*** Block opens ***
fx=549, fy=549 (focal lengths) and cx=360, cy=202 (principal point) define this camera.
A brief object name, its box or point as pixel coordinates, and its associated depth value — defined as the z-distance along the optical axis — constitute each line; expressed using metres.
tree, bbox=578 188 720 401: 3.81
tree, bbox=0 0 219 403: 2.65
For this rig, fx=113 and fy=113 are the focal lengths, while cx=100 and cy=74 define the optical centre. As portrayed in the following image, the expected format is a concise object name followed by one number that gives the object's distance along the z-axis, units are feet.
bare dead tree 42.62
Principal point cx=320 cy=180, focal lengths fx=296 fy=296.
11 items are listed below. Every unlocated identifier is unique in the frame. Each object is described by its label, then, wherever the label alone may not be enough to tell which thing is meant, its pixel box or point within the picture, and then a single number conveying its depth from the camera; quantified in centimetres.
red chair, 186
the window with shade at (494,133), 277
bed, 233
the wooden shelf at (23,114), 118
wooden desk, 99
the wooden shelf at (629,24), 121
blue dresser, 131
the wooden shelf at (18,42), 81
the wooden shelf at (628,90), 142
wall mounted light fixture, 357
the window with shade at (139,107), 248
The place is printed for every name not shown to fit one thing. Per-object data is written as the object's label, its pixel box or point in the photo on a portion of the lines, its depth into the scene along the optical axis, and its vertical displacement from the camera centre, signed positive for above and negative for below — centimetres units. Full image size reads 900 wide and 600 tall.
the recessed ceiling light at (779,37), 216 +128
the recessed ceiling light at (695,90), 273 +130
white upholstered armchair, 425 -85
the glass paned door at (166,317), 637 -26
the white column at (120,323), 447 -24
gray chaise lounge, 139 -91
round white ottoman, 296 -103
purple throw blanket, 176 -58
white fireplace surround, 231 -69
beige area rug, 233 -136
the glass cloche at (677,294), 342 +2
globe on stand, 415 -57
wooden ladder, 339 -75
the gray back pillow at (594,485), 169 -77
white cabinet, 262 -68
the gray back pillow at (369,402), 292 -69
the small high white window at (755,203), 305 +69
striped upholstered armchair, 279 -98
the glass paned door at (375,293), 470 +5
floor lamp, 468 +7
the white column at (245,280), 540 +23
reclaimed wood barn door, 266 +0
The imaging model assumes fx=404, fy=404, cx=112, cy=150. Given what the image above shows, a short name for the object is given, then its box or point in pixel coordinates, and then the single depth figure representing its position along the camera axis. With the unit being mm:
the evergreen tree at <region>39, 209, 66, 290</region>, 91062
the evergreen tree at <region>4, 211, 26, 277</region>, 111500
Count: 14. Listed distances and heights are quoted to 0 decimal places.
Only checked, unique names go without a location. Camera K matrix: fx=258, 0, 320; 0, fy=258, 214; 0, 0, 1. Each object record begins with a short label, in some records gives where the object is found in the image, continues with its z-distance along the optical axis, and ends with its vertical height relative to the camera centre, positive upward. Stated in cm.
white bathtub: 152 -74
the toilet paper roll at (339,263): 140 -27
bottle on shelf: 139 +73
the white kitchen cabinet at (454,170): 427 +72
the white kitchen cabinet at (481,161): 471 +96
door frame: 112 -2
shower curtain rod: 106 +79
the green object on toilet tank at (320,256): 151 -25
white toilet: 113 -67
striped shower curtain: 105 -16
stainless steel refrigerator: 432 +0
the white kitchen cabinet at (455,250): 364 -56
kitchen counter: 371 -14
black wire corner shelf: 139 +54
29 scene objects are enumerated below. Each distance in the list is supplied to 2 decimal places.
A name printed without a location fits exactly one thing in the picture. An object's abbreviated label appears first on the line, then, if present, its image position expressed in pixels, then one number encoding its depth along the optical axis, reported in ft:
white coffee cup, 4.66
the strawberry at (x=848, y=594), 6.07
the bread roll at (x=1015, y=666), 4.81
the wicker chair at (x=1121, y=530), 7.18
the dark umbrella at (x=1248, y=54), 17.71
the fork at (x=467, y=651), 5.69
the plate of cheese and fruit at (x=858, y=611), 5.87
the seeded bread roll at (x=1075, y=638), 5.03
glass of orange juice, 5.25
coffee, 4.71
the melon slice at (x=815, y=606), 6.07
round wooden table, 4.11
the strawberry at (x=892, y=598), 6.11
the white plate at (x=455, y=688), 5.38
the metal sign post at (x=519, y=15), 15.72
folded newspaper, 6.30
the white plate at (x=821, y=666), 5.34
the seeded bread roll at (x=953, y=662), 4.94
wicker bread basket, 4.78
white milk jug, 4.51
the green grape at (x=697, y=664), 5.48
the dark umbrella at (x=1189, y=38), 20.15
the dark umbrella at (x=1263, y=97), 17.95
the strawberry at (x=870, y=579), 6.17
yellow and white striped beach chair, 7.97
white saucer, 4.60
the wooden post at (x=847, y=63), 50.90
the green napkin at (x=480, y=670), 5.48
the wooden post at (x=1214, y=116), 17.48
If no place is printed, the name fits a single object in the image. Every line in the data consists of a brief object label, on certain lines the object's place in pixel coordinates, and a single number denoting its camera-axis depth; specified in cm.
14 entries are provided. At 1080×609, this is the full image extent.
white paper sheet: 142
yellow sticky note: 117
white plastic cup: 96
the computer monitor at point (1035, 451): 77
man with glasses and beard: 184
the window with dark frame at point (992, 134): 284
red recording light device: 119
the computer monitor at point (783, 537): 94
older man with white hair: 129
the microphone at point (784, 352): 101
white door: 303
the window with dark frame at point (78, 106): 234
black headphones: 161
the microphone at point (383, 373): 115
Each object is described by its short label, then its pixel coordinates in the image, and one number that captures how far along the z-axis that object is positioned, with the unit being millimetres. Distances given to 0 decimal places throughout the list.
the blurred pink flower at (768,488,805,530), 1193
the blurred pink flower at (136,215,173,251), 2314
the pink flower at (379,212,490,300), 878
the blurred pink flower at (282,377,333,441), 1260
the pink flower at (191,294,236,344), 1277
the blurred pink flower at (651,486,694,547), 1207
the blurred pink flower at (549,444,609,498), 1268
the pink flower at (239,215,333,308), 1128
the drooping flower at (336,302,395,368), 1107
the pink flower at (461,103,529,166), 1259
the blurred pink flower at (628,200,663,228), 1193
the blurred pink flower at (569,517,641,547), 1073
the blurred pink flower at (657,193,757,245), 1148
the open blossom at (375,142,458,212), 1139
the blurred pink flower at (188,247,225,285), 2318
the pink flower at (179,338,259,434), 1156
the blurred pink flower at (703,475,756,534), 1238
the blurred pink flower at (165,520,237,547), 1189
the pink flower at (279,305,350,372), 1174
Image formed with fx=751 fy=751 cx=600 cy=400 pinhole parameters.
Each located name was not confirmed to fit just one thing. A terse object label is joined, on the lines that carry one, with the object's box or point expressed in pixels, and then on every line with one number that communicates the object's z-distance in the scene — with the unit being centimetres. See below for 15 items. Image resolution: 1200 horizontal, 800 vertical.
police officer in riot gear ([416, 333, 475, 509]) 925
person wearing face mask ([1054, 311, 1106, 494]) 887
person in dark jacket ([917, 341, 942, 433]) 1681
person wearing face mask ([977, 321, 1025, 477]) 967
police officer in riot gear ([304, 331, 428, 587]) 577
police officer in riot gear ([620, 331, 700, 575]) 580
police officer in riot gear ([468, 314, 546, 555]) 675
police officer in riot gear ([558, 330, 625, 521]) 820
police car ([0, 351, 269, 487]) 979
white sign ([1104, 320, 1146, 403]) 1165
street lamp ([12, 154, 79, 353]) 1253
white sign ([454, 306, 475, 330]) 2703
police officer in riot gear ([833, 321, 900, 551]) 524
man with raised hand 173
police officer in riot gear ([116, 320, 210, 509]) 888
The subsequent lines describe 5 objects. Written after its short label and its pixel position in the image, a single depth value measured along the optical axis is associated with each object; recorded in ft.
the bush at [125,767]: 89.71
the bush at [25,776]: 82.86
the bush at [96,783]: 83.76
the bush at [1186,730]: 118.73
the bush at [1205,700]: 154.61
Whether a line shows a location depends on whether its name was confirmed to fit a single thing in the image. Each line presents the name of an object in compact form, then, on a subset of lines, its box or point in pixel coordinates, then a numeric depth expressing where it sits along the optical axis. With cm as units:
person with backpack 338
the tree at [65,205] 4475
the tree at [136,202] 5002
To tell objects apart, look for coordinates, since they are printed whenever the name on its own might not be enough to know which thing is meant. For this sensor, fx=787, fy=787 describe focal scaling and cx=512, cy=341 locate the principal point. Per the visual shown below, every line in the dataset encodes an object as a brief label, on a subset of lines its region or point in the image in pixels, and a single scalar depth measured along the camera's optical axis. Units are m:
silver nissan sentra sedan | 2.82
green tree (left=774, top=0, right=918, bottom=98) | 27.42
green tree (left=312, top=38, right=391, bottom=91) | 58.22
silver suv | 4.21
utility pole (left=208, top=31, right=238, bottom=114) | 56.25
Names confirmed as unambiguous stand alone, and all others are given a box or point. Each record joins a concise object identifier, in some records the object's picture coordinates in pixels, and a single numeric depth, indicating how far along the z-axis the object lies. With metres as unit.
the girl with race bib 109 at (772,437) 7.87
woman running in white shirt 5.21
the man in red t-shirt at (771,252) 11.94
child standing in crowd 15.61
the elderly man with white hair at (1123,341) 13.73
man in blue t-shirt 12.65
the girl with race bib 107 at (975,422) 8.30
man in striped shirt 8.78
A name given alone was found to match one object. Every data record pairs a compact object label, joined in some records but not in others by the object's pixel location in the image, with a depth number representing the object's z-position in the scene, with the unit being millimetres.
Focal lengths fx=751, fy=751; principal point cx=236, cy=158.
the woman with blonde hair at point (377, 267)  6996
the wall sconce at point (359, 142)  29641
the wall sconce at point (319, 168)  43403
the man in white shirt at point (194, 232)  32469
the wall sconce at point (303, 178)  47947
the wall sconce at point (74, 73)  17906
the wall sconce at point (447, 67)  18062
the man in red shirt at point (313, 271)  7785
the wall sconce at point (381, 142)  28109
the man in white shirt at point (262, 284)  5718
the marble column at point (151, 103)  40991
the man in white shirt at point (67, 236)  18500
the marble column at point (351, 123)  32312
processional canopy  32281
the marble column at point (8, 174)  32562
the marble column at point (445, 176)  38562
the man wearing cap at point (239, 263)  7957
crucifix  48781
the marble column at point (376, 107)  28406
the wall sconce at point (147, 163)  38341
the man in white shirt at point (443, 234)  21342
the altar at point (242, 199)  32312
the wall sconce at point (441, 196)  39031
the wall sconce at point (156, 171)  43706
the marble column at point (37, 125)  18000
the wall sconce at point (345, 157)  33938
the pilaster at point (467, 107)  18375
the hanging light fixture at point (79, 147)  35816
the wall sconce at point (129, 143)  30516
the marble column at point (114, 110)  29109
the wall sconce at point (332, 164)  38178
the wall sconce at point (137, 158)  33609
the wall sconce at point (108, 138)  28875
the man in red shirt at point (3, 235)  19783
*** Block closes ***
# [WORK INSTRUCTIONS]
From the records above, retype only the lines starting at the line that contains "the glass paned door at (166,317), 637 -26" and ending at the line that contains "Count: 14. Listed", both included.

# [RESPONSE FOR THIS EXERCISE]
the glass paned door at (166,317), 637 -26
the white column at (120,323), 447 -24
gray chaise lounge, 139 -91
round white ottoman, 296 -103
purple throw blanket, 176 -58
white fireplace surround, 231 -69
beige area rug, 233 -136
the glass cloche at (677,294), 342 +2
globe on stand, 415 -57
wooden ladder, 339 -75
the gray back pillow at (594,485), 169 -77
white cabinet, 262 -68
the gray back pillow at (369,402), 292 -69
the small high white window at (755,203), 305 +69
striped upholstered armchair, 279 -98
the glass paned door at (375,293), 470 +5
floor lamp, 468 +7
the white column at (245,280), 540 +23
reclaimed wood barn door, 266 +0
The imaging model assumes fx=404, fy=404, cx=112, cy=150. Given what the image above shows, a short name for the object is given, then its box or point in pixel coordinates, and then the single depth figure representing its position along the camera axis. With the unit being mm:
the evergreen tree at <region>39, 209, 66, 290</region>, 91062
the evergreen tree at <region>4, 211, 26, 277</region>, 111500
Count: 14. Listed distances and heights are quoted to 0 decimal places.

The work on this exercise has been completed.